The folk revival of the late 1950s and early 1960s was taking place. Ian & Sylvia were among the acts making an impact in that arena. In 1962 while the duo were living in New York City, Tyson decided he wanted to try his hand at songwriting. He had run into Bob Dylan at the Kettle Of Fish, a local hangout and Dylan played his latest song.
“I want to say it was ‘Blowin’ in the Wind,’ but memory does not serve me well in that regard,” Tyson recalled. “It could have been any one of his songs. At any rate, I’m listening and figuring, ‘Hey, how hard can this be?’ I know how the cold winds blow. I should give it a shot.” It was a pretty good shot.
The song was “Four Strong Winds” and would become one of Tyson’s best known and highly regarded tunes. Ian & Sylvia released it on their 1964 album of the same name. It has been recorded by dozens of artists since, including Neil Young and Bobby Bare. “Four Strong Winds” was named as the greatest Canadian song of all time by the CBC-Radio program 50 Tracks: The Canadian Version in 2005. Some regard it as Canada’s second national anthem.
With the onset of the British Invasion the folk revival stalled and all but died. Ian & Sylvia parted ways and divorced in 1975. For several years Tyson turned his attention back to his first love: horses. He eventually bought a ranch in Alberta, Canada, where he raised and trained quarter horses. He also had a few head of cattle.
He was able to combine his love of horses with his love of music by focusing on cowboy and country music.
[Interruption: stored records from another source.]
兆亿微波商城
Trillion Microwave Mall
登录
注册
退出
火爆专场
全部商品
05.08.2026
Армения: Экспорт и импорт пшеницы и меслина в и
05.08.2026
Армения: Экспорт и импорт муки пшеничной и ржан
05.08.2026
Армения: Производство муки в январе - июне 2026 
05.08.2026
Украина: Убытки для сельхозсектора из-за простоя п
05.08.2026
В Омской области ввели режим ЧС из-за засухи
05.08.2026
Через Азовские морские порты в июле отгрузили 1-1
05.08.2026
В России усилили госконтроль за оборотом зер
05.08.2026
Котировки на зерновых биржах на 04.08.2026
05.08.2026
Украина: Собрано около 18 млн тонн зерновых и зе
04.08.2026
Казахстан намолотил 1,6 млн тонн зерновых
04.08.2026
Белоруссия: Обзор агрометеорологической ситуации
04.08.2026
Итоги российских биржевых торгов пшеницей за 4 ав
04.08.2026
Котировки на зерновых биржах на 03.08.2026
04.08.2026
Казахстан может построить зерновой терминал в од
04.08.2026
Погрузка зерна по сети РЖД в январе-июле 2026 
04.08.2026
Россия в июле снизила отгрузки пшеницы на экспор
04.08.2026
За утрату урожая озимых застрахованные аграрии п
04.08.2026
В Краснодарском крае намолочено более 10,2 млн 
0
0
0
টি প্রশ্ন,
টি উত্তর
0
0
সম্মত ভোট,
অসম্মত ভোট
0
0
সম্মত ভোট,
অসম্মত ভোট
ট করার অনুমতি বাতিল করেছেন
In 1983 he released Old Corrals and Sagebrush, singing about horses, ponderosa pines and the old Double Diamond Ranch in Wyoming. He recorded the album in the basement of his ranch house. Throughout the rest of his career his songs would epitomize the cowboy and ranching lifestyle he loved so dearly. Even strained vocal cords could not keep him from singing about the life he loved.
Playing a concert in 2006, Tyson was having trouble with the sound system. The bass was cranked up but the vocals were not. “I started shouting into the mic, trying to out-muscle the system — a stupid thing to do,” he recalled. “When I got off the stage, I knew I’d hurt my voice… I knew something very bad had happened.”
The smooth baritone voice never recovered but he learned to embrace the hoarse whisper of his new one. His album Yellowhead to Yellowstone and Other Love Stories was recorded in 2008 and was well received.
Tyson had open heart surgery in 2015. He has had health problems in recent years. A statement from his family said only that he died from “ongoing health complications,” but no further details were given.